Environmental Curricula & Programs
Earth Force is a leader in networking community partners, training local groups, and providing curriculum resources to run service-learning and civic action programs in their community with the mission of creating active citizens who improve the environment and their communities now and in the future.
Project BudBurst is a national group of citizen scientists monitoring plants as the seasons change to understand changing climates. Teachers are able to register their classrooms to actively participate in this citizen science project. Students and teachers will have the opportunity to compare plant growth, spring blossom dates, and communicate with scientists across the country. Click here to see how this project fits into the state and national curriculum for grades K-4.
EPS engages students, teachers and community partners in restoring native habitats on schoolyards and nearby natural areas. The habitats they create together become learning grounds for science, math, language arts, social studies, student-led inquiry, service-learning and unstructured nature play.
MEECS contains seven (7) Michigan-specific units that provide an opportunity for students in grades 3-9 to learn about Michigan’s economy and environment through inquiry oriented, data-based lessons in Science and Social Studies.
The mission of Project WET is to reach children, parents, educators and communities of the world with water education, includes water lesson plans, water games and water activities on watershed protection, water quality, water conservation, water pollution, water cycle, etc.
Project WILD is one of the most widely-used conservation and environmental education programs among educators of students in kindergarten through high school. The program emphasizes wildlife because of their intrinsic, ecological value as well as their role in teaching how ecosystems function. It is based on the premise that young people and educators have a vital interest in learning about our natural world.
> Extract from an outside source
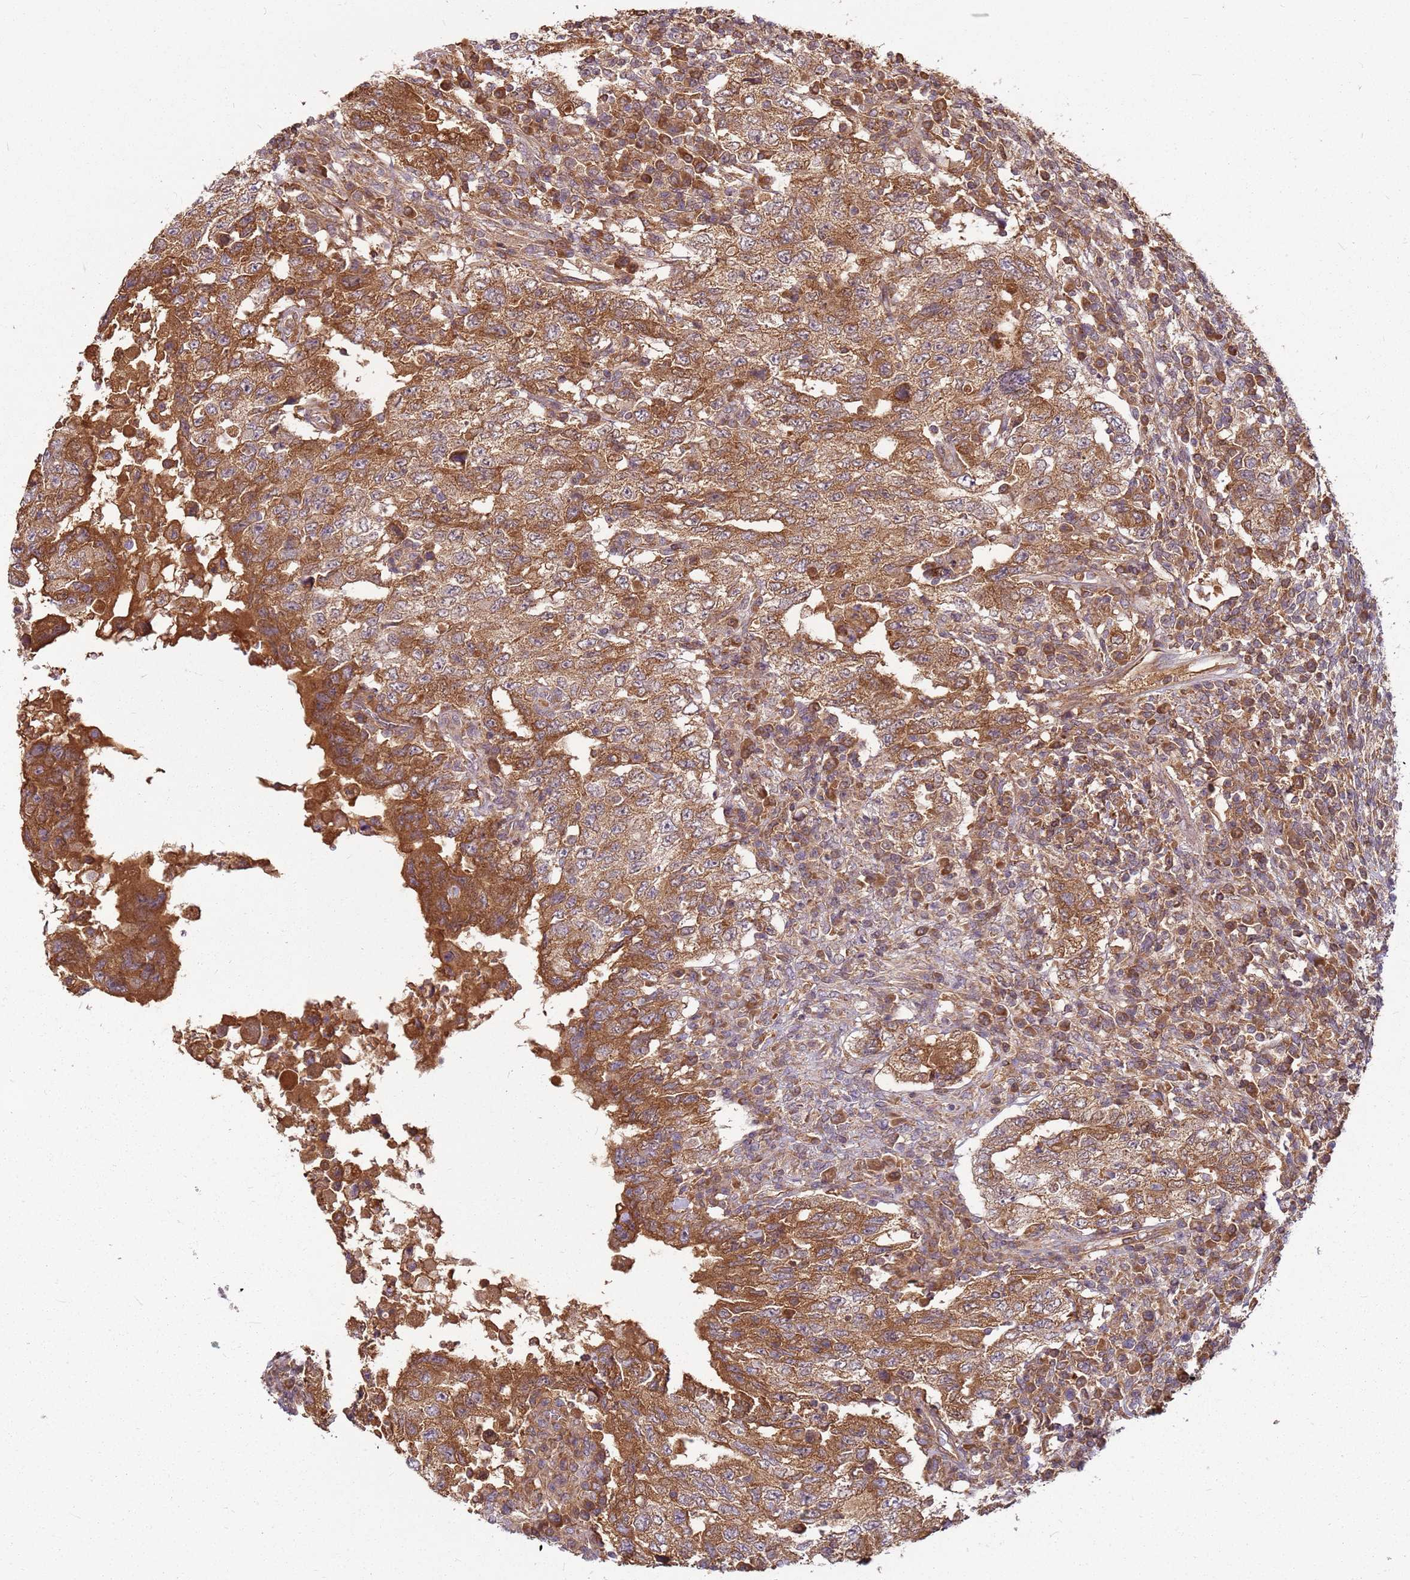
{"staining": {"intensity": "moderate", "quantity": ">75%", "location": "cytoplasmic/membranous"}, "tissue": "testis cancer", "cell_type": "Tumor cells", "image_type": "cancer", "snomed": [{"axis": "morphology", "description": "Carcinoma, Embryonal, NOS"}, {"axis": "topography", "description": "Testis"}], "caption": "High-magnification brightfield microscopy of embryonal carcinoma (testis) stained with DAB (brown) and counterstained with hematoxylin (blue). tumor cells exhibit moderate cytoplasmic/membranous positivity is seen in about>75% of cells.", "gene": "CCDC159", "patient": {"sex": "male", "age": 26}}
This instrumental learning experience allows students the opportunity to raise, care for and maintain the salmon in their classroom from fall until spring. The program culminates at the end of the school year with the release of the young fish in a local watershed that feeds one of the Great Lakes. Students and teachers participate in a program to follow the life cycle of salmon from eggs, to hatchling to smolt, starting in the classroom.
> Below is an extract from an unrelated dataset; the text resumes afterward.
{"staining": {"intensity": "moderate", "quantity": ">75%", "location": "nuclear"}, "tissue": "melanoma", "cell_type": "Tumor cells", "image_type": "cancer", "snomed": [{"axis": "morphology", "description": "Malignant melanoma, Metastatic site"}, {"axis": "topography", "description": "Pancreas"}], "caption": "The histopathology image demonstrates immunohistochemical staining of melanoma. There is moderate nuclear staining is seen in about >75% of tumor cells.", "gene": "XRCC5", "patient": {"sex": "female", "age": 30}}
Project WILD’s new high school curriculum, Science and Civics: Sustaining Wildlife, is designed to serve as a guide for involving students in grades 9-12 in environmental action projects that benefit local wildlife. It involves young people in decisions affecting people, wildlife, and their shared habitat in the community.
Community Stewardship Projects on Exotic Species is a collection of outreach efforts by teachers and students to raise awareness of the problems caused by aquatic invasive species. This booklet contains summaries of 15 community stewardship projects created by students from five different states. These projects provide a number of ways to inform others in the community of this issue.
Developing a community of Great Lakes literate educators, students, scientists, environmental professionals, and citizen volunteers, dedicated to improved Great Lakes stewardship.
This curriculum can engage upper elementary and high school students in Great Lakes environmental stewardship. It is designed for schools located in Areas of Concern (AOC) but can apply to any Great Lakes community where large scale environmental cleanup projects are ongoing.